Almaguin  News  &  Almaguin  Forester
Shiitake mushroom cultivation a promising cottage industry
by Andy Campbell
Feb 14, 2008
Photo
Photo courtesy of Jack Hay
FANCY FUNGUS: Shiitake mushrooms are easily grown from hardwood logs. With a high demand and a low startup cost, mushroom farming could become a thriving cottage industry in Almaguin and Muskoka.
ALMAGUIN – Firewood, lumber, maple syrup – those are the crops most people think of harvesting from a woodlot, but another cash crop shows promise for the area.

FedNor recently held a forum on mushroom production as a potential cottage industry for Muskoka and Parry Sound districts. Not just any mushrooms, but flavourful shiitake mushrooms that generally sell for about $12 a pound in the city.

“There's quite a demand, and it's pretty easy to do,” said Dr. Jack Hay, who explained that shiitake mushrooms are slower growing and not as suited to mass production as the cheaper white mushrooms.

Hay is a retired immunologist who started mushroom farming as a hobby a few years ago on his 150-acre property on Georgian Bay. All one really needs to start a mushroom farm is a woodlot.

“You don't have to have your own woodlot,” he said. “You just need access to a woodlot.”
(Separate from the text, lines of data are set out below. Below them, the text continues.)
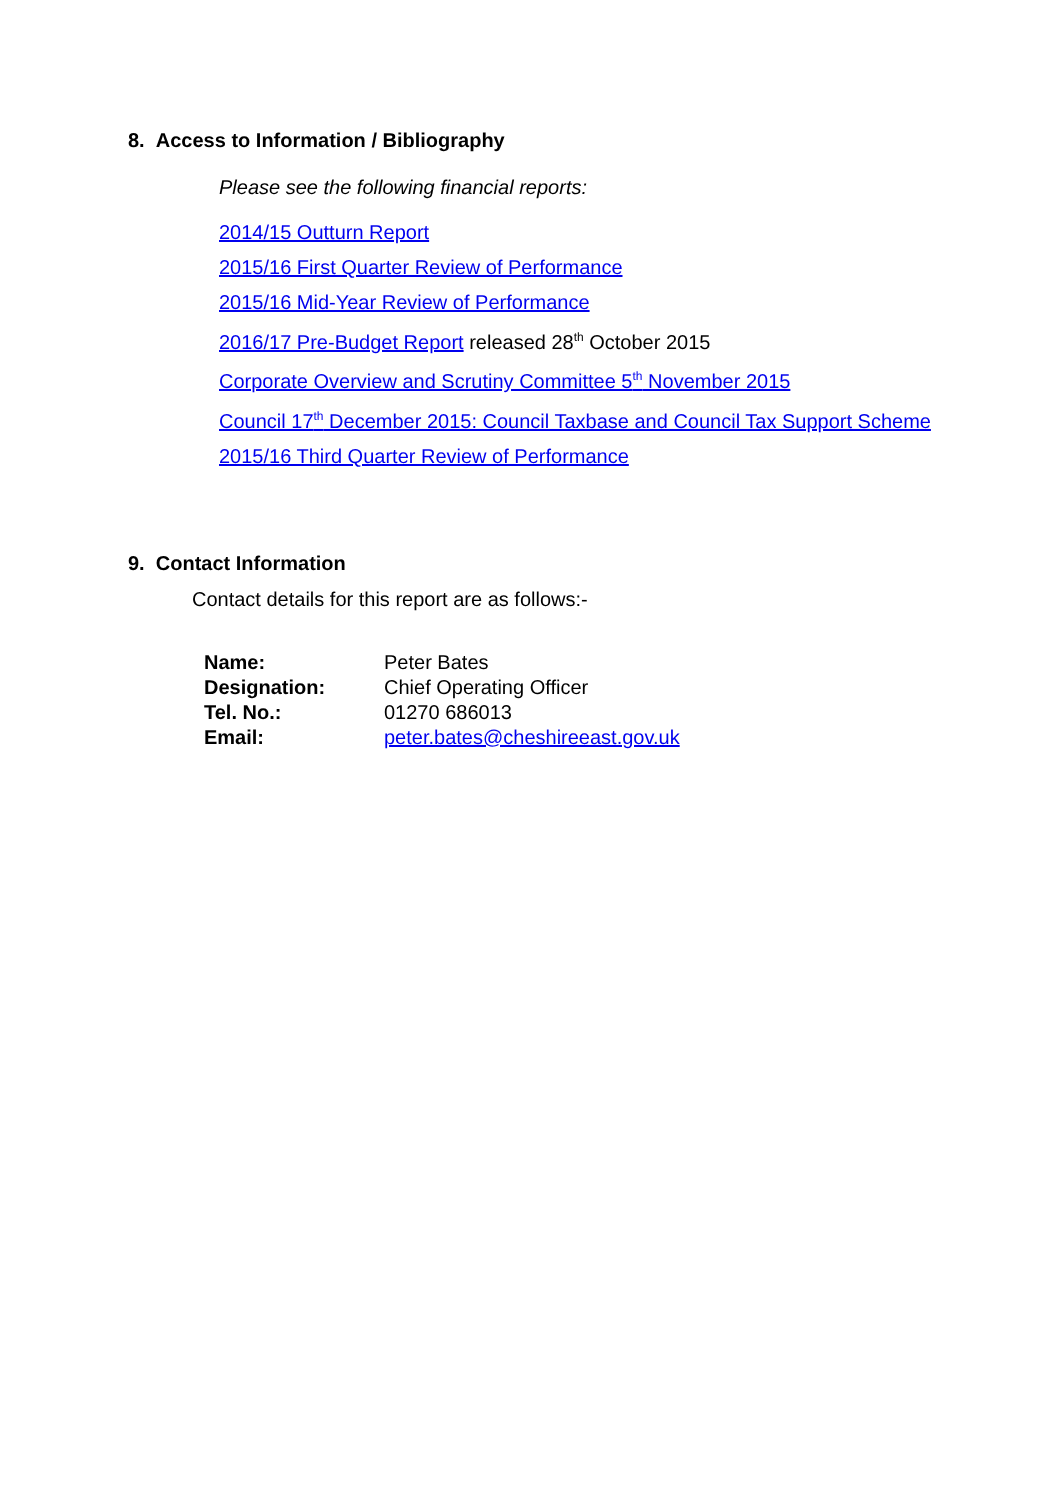8. Access to Information / Bibliography
Please see the following financial reports:
2014/15 Outturn Report
2015/16 First Quarter Review of Performance
2015/16 Mid-Year Review of Performance
2016/17 Pre-Budget Report released 28<sup>th</sup> October 2015
Corporate Overview and Scrutiny Committee 5<sup>th</sup> November 2015
Council 17<sup>th</sup> December 2015: Council Taxbase and Council Tax Support Scheme
2015/16 Third Quarter Review of Performance
9. Contact Information
Contact details for this report are as follows:-
| Name: | Peter Bates |
| Designation: | Chief Operating Officer |
| Tel. No.: | 01270 686013 |
| Email: | peter.bates@cheshireeast.gov.uk |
What we think of as a mushroom is actually the “fruiting body” of a fungus. That fungus requires organic matter in which to grow. This is provided by small hardwood logs about three feet long.

“They have to be cut from live hardwood trees in winter,” said Hay, noting that oak or ironwood are best.

In the spring, you drill holes in the logs and insert plugs of living fungus called spawn. You lay them down in a shady spot and wait for the fungus to colonize the log. Over the first summer, it will grow throughout the wood, and be ready to produce the following year. At that point, you stand the logs up, keep them moist, and pick a crop of mushrooms about once a month. Depending on the weather, the season can run approximately from April to November.

“It's great because it's all outside,” said Hay, suggesting that mushroom farming can be a family activity.

Hay will have 600 logs producing this year, and he is working on increasing that to 1,000. He delivers the mushrooms shortly after picking, so storage is not required.

Shiitake are sold both fresh and dried. In addition to their flavour, they are also reputed to have some medicinal benefits. Hay is trying to convince some of his colleagues at the University of Toronto to explore those.

Hay currently buys his spawn from a supplier in the Toronto area, but he intends to use some lab equipment he has lying around to produce his own, and cultivate some edible native mushrooms as well. Eventually, he plans to become a supplier for the north. He's also considering teaching a course in mushroom cultivation. So far, one restaurant takes Hay's entire crop, so there is room for more suppliers.

“They're the second most popular mushroom in North America,” said Hay. “They have a long tradition in Japan, Taiwan, Korea and China.